(Collected data)
##############################

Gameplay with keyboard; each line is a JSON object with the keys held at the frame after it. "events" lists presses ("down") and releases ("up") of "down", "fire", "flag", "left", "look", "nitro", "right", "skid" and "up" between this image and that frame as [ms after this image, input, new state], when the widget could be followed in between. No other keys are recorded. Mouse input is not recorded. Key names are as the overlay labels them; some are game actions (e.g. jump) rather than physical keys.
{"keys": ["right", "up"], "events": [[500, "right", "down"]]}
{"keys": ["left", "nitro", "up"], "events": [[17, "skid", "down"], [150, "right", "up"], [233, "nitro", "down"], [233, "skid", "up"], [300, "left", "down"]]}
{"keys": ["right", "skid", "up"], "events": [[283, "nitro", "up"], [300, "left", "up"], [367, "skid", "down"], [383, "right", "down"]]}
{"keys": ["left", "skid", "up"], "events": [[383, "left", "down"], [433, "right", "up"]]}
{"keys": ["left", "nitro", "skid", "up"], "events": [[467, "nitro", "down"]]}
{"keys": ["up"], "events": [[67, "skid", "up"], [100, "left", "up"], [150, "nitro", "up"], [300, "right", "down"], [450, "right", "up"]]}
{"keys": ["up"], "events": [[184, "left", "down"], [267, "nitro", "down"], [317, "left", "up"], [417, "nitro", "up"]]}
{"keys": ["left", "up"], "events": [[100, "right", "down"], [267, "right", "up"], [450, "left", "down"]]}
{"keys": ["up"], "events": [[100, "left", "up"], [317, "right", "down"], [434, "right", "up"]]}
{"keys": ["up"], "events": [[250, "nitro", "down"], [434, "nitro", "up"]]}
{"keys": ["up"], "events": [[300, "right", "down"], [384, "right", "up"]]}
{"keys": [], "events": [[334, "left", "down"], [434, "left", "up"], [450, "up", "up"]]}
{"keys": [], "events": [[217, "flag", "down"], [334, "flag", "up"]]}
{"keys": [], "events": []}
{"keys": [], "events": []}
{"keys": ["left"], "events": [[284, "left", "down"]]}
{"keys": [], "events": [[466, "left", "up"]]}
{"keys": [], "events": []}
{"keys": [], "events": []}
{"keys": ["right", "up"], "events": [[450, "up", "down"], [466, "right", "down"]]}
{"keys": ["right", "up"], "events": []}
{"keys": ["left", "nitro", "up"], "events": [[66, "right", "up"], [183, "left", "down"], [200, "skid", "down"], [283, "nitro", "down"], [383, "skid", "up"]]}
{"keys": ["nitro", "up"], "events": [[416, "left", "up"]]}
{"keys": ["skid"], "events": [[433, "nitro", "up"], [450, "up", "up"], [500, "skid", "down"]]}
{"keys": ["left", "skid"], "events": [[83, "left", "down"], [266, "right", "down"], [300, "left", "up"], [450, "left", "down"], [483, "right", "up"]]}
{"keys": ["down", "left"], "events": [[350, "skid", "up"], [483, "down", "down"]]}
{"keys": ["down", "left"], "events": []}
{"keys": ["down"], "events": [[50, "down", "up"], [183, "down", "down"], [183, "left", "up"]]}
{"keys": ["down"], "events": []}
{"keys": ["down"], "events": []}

##############################

== YOUR ASSIGNMENT ==
In the data above, which lines include "nitro"? Return those lines.

== RESULT OF THE EXERCISE ==
Gameplay with keyboard; each line is a JSON object with the keys held at the frame after it. "events" lists presses ("down") and releases ("up") of "down", "fire", "flag", "left", "look", "nitro", "right", "skid" and "up" between this image and that frame as [ms after this image, input, new state], when the widget could be followed in between. No other keys are recorded. Mouse input is not recorded. Key names are as the overlay labels them; some are game actions (e.g. jump) rather than physical keys.
{"keys": ["left", "nitro", "up"], "events": [[17, "skid", "down"], [150, "right", "up"], [233, "nitro", "down"], [233, "skid", "up"], [300, "left", "down"]]}
{"keys": ["right", "skid", "up"], "events": [[283, "nitro", "up"], [300, "left", "up"], [367, "skid", "down"], [383, "right", "down"]]}
{"keys": ["left", "nitro", "skid", "up"], "events": [[467, "nitro", "down"]]}
{"keys": ["up"], "events": [[67, "skid", "up"], [100, "left", "up"], [150, "nitro", "up"], [300, "right", "down"], [450, "right", "up"]]}
{"keys": ["up"], "events": [[184, "left", "down"], [267, "nitro", "down"], [317, "left", "up"], [417, "nitro", "up"]]}
{"keys": ["up"], "events": [[250, "nitro", "down"], [434, "nitro", "up"]]}
{"keys": ["left", "nitro", "up"], "events": [[66, "right", "up"], [183, "left", "down"], [200, "skid", "down"], [283, "nitro", "down"], [383, "skid", "up"]]}
{"keys": ["nitro", "up"], "events": [[416, "left", "up"]]}
{"keys": ["skid"], "events": [[433, "nitro", "up"], [450, "up", "up"], [500, "skid", "down"]]}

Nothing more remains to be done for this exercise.